■ **Instructions to follow**
In the response, each entry below should appear again exactly as given.

■ **Data shown**
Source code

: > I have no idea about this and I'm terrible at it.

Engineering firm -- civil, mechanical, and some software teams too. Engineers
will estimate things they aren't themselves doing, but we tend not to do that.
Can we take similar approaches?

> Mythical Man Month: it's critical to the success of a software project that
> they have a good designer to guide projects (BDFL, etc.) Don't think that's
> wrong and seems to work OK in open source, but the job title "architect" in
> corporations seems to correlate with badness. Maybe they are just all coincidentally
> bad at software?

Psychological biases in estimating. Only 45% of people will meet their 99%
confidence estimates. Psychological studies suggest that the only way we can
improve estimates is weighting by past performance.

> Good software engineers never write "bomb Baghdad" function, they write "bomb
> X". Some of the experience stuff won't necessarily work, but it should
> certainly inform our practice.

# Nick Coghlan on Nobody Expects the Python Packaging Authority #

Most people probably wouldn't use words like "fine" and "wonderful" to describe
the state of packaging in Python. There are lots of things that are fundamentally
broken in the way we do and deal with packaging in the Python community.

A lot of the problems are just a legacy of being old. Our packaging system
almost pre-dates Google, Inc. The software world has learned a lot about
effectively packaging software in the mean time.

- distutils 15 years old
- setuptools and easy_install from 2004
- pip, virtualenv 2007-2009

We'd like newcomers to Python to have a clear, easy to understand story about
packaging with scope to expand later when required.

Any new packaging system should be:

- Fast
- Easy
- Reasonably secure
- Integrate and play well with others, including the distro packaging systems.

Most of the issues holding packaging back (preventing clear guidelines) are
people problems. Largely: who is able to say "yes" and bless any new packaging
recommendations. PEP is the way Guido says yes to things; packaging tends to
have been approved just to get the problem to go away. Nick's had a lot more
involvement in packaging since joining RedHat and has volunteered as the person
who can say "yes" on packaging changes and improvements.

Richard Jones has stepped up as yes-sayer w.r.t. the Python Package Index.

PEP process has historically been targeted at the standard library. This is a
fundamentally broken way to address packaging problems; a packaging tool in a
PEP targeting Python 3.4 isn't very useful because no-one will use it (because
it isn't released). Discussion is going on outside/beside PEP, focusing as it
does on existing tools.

■ **Your response**
Source code

: > I have no idea about this and I'm terrible at it.

Engineering firm -- civil, mechanical, and some software teams too. Engineers
will estimate things they aren't themselves doing, but we tend not to do that.
Can we take similar approaches?

> Mythical Man Month: it's critical to the success of a software project that
> they have a good designer to guide projects (BDFL, etc.) Don't think that's
> wrong and seems to work OK in open source, but the job title "architect" in
> corporations seems to correlate with badness. Maybe they are just all coincidentally
> bad at software?

Psychological biases in estimating. Only 45% of people will meet their 99%
confidence estimates. Psychological studies suggest that the only way we can
improve estimates is weighting by past performance.

> Good software engineers never write "bomb Baghdad" function, they write "bomb
> X". Some of the experience stuff won't necessarily work, but it should
> certainly inform our practice.

# Nick Coghlan on Nobody Expects the Python Packaging Authority #

Most people probably wouldn't use words like "fine" and "wonderful" to describe
the state of packaging in Python. There are lots of things that are fundamentally
broken in the way we do and deal with packaging in the Python community.

A lot of the problems are just a legacy of being old. Our packaging system
almost pre-dates Google, Inc. The software world has learned a lot about
effectively packaging software in the mean time.

- distutils 15 years old
- setuptools and easy_install from 2004
- pip, virtualenv 2007-2009

We'd like newcomers to Python to have a clear, easy to understand story about
packaging with scope to expand later when required.

Any new packaging system should be:

- Fast
- Easy
- Reasonably secure
- Integrate and play well with others, including the distro packaging systems.

Most of the issues holding packaging back (preventing clear guidelines) are
people problems. Largely: who is able to say "yes" and bless any new packaging
recommendations. PEP is the way Guido says yes to things; packaging tends to
have been approved just to get the problem to go away. Nick's had a lot more
involvement in packaging since joining RedHat and has volunteered as the person
who can say "yes" on packaging changes and improvements.

Richard Jones has stepped up as yes-sayer w.r.t. the Python Package Index.

PEP process has historically been targeted at the standard library. This is a
fundamentally broken way to address packaging problems; a packaging tool in a
PEP targeting Python 3.4 isn't very useful because no-one will use it (because
it isn't released). Discussion is going on outside/beside PEP, focusing as it
does on existing tools.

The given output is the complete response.